The data is stored at https://resources.altius.org/~jvierstra/projects/encode4-allelic-imbalance-v2<br>
The directory contains:
+ DNase I variants (`dnase-seq` folder): 
    - `metadata+encode_id.tsv` - metadata file
    - `all.aggregation.dnase.bed.gz` - all tested variants (aggregated accross all the samples)
    - `cell_type.aggregation.bed.gz` - tested variants (aggregated accross cell types).
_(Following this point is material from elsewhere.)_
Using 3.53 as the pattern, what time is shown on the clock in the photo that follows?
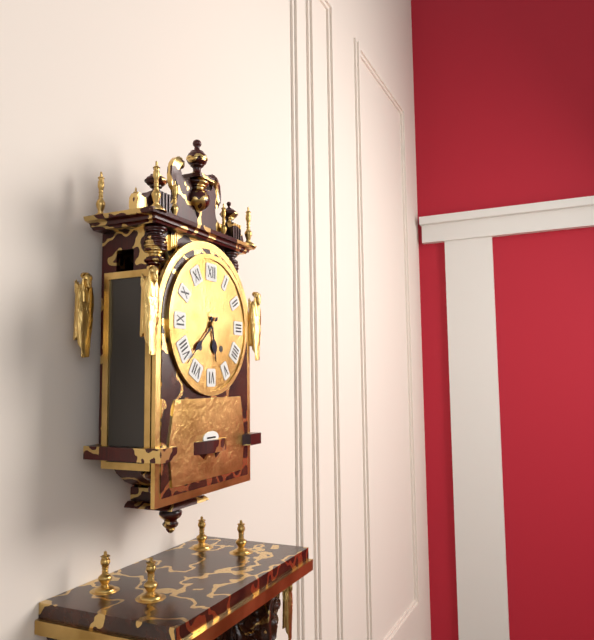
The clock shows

Last column corresponds to `taxonomy_name_id` in the metadata.
    - `genotypes_dnase.vcf.gz` - genotypes file
    - `sample-split-variants.zip` - non-aggregated variants, used for custom aggregations.
<br><br>
+ ChIP-seq variants (`chip-seq` folder):
    - `metadata.tsv` - metadata file
    - `encode_meta.tsv` - metadata provided by Anshul, Vivek and Idan
    - `all.aggregation.chipseq.bed.gz` - all tested variants (aggregated accross all the samples)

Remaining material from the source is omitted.